PROBLEM DETAILS :: For every record beneath this instruction, give an exact repetition, omitting images.

------ SUPPLIED MATERIAL ------

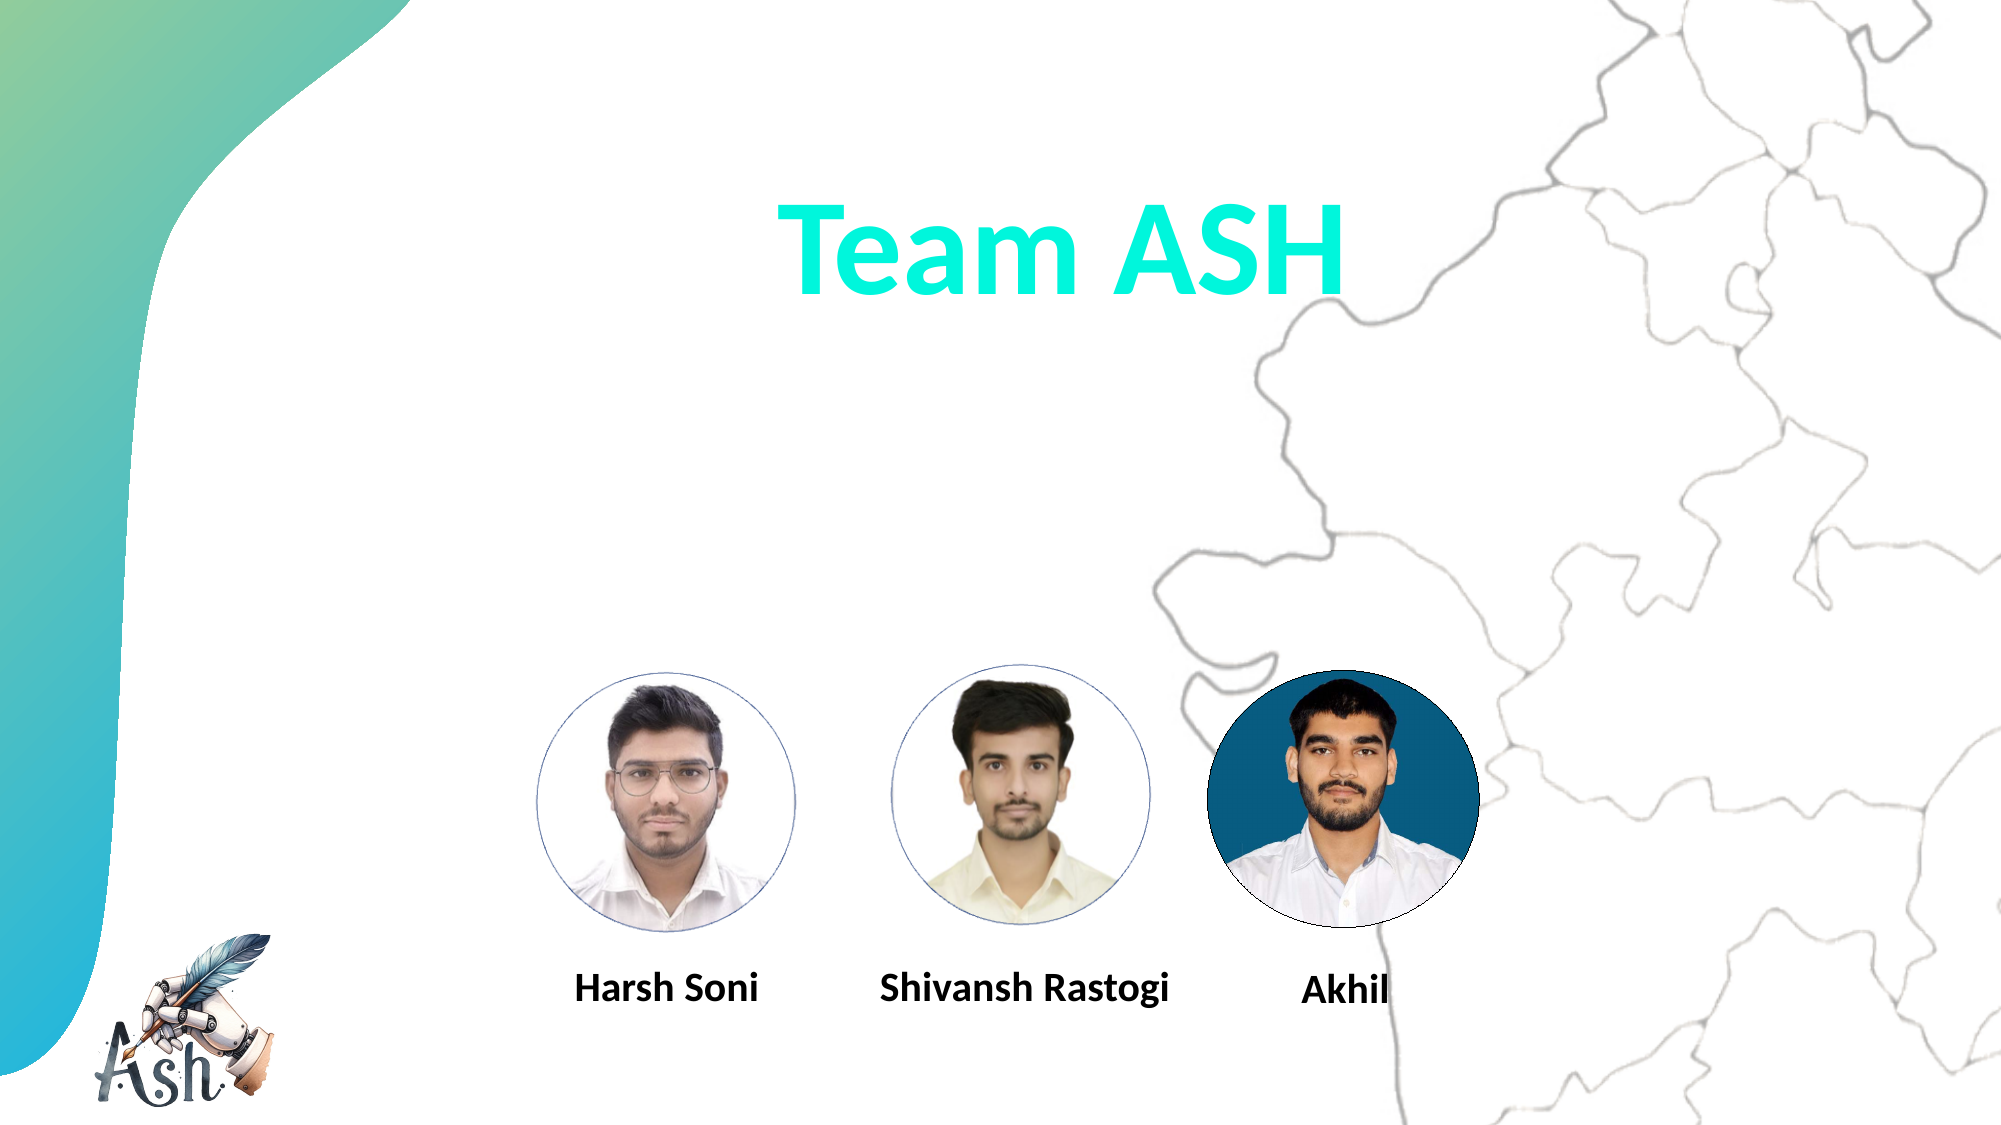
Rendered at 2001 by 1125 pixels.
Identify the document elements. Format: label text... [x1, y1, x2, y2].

picture [473, 0, 2000, 1125]
text_box Harsh Soni [465, 944, 840, 1025]
text_box Team ASH [775, 146, 1042, 322]
text_box Shivansh Rastogi [840, 956, 1042, 1025]
picture [90, 927, 279, 1116]
text_box [0, 0, 411, 1077]
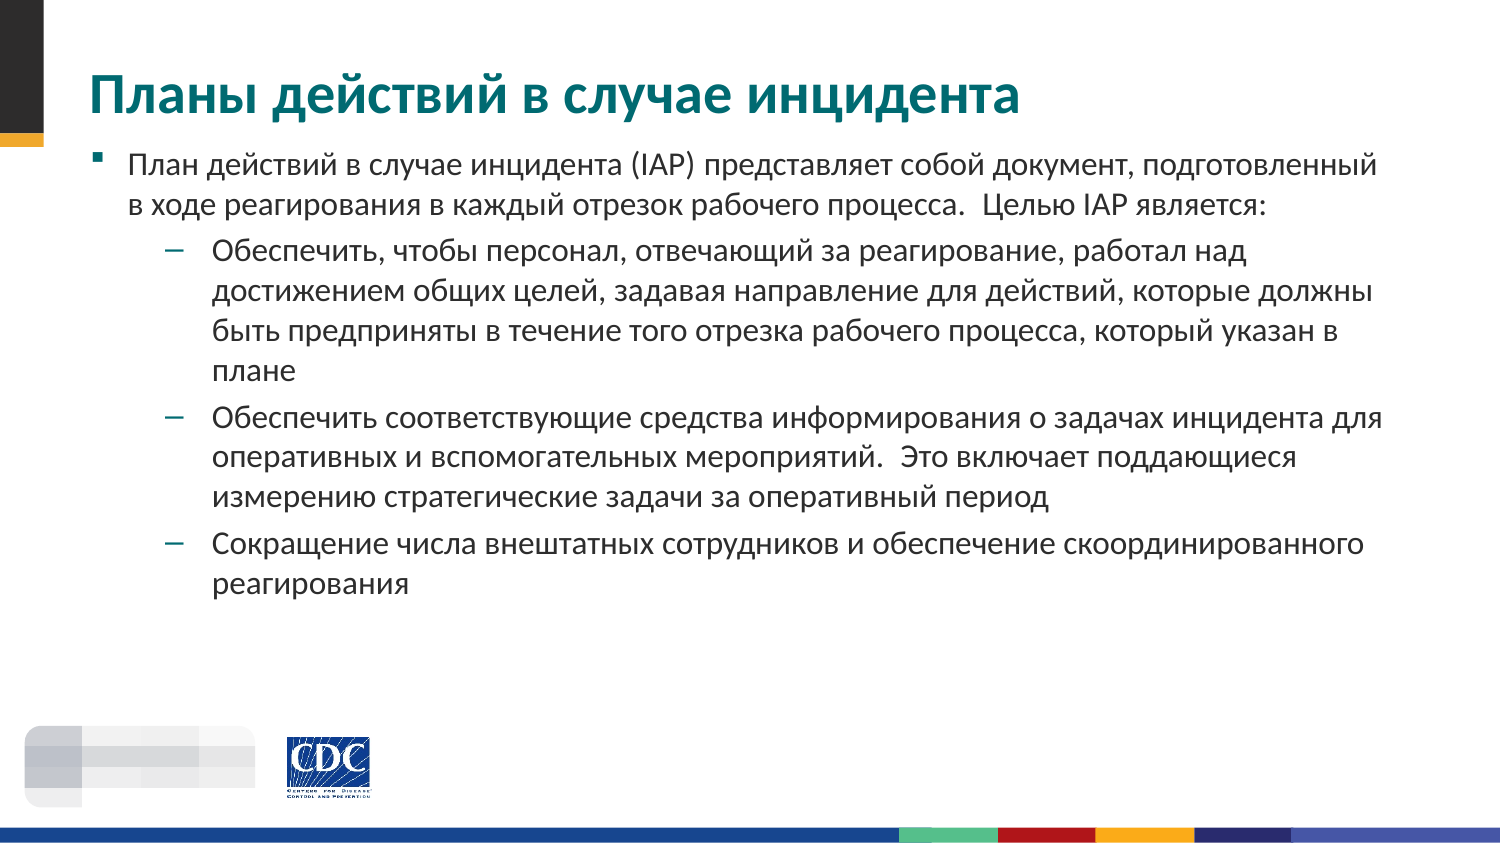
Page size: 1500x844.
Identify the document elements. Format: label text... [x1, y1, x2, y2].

------

REPLY TO THE EXERCISE ::
Rendered at 2001 by 1125 pixels.
Identify the document elements. Format: label text... [x1, y1, x2, y2].

picture [473, 0, 2000, 1125]
text_box Harsh Soni [465, 944, 840, 1025]
text_box Team ASH [775, 146, 1042, 322]
text_box Shivansh Rastogi [840, 956, 1042, 1025]
picture [90, 927, 279, 1116]
text_box [0, 0, 411, 1077]
Page size: 1500x844.
Identify the document elements. Format: label text... [x1, y1, x2, y2].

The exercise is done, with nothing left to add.